Una delle analisi forse più interessanti sugli ultimi sviluppi dell’inchiesta sul Russiagate è quella proposta da Adam Davidson sul New Yorker. Perché, dopo l’intervista all’ABC in cui Michael Cohen, ex avvocato di Trump oggi indagato dall’FBI, ha affermato di essere leale soprattutto alla sua famiglia, prima che al Presidente, sui media americani si è immediatamente accreditata l’ipotesi che Cohen possa decidere di collaborare con il Procuratore speciale Robert Mueller. Ed è proprio il New Yorker a spiegare brillantemente le conseguenze di una simile decisione, citando una celebre formula della teoria dei giochi sviluppata nel 1950 dai matematici Melvin Dresher and Merrill Flood, nota come il “dilemma del prigioniero”.
Il funzionamento di tale “dilemma” è piuttosto elementare: due persone, i cui interessi dipendono l’una dall’altra, vengono accusate e interrogate separatamente. Se entrambe continuano a coprirsi e restano in silenzio, la pena massima da scontare sarà per loro 1 anno di prigione. Se uno dei due accusa l’altro, potrà essere liberato, mentre il complice che si prende la colpa resterà in carcere tre anni. Alla base, vi è la teoria secondo cui l’unico modo per minimizzare il rischio di una condanna prolungata è che i due soggetti continuino a restare in silenzio e a fidarsi l’uno dell’altro. Nel caso in cui, invece, la fiducia venga a mancare e non abbiano la possibilità di coordinarsi segretamente, è altamente probabile che uno dei due accoltellerà l’altro alle spalle, nel tentativo di proteggere se stesso, in una modalità che finirà per danneggiare entrambi.

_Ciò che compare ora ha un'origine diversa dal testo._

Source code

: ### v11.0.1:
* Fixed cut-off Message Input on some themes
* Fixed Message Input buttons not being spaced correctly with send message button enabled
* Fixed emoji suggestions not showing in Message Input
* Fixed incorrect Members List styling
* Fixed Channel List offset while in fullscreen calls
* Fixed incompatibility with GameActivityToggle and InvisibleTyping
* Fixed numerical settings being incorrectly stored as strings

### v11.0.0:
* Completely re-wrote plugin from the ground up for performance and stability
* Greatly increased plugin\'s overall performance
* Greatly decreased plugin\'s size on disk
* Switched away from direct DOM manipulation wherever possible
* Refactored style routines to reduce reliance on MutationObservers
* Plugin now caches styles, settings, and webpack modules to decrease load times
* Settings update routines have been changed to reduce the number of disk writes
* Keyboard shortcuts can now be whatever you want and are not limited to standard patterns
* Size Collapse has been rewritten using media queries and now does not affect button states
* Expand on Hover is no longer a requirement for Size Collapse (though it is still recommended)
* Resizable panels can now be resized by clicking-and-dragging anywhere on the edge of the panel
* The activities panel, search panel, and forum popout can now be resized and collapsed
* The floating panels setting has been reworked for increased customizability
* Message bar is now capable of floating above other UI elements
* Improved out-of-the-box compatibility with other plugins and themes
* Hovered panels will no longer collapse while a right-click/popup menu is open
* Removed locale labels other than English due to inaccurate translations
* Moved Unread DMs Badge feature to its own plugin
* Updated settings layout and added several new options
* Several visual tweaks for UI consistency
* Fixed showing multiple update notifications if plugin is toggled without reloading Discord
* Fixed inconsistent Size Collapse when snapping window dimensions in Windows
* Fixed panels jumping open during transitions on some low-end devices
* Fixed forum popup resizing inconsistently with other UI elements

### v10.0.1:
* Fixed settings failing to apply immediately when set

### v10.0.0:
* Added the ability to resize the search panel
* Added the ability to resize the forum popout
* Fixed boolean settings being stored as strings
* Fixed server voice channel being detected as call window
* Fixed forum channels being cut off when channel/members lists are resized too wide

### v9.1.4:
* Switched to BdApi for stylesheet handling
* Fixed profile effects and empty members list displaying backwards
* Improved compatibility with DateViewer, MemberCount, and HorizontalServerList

Il riferimento al dilemma del prigioniero sembra essere particolarmente azzeccato per spiegare cosa sta accadendo e cosa potrebbe accadere di qui a breve, nell’ambito dell’inchiesta sul Russiagate. Soprattutto perché appare piuttosto verosimile che Cohen, in quanto suo ex avvocato ed ex mediatore in diverse circostanze, custodisca diverse informazioni riservate, potenzialmente compromettenti, sul Commander-in-Chief. Cohen è stato colui che ha pagato la pornostar Stormy Daniels, avrebbe agito come importante intermediario tra Trump e alcuni oligarchi russi, e potrebbe essere a conoscenza anche di alcune attività di business poco chiare condotte dal miliardario newyorkese.
D’altra parte, perché il dilemma del prigioniero sia applicabile al quadro in questione, gli interessi in gioco devono essere reciproci. E in effetti, anche Cohen ha molto da perdere, visto che Trump, con la prerogativa della grazia presidenziale, ha il potere di ricompensarlo o di punirlo, a seconda di come si comporterà nei suoi confronti.
Il punto, ad ogni modo, è che l’intervista all’ABC rilasciata da Cohen sembra aver drammaticamente spostato il baricentro del gioco a sfavore del Presidente. Perché, alla domanda se fosse leale a Trump, il suo ex avvocato ha risposto inequivocabilmente: “Per essere chiaro, mia moglie, mia figlia, mio figlio e il mio Paese vengono prima”, ha dichiarato. Altro indizio del suo “cambio di rotta”, il fatto che abbia dissentito sull’espressione “caccia alle streghe” frequentemente usata da Trump per definire il Russiagate, e sull’abitudine del Presidente a screditare l’FBI per aver indagato il suo avvocato.
Ora, resta da vedere che cosa, in effetti, Cohen sappia e che cosa, di quello che dichiarerà, potrà essere provato. Di certo, se la sua intenzione resterà, come oggi pare, quella di collaborare con l’FBI, la partita potrebbe farsi, di qui a breve, infinitamente più difficile per il Presidente.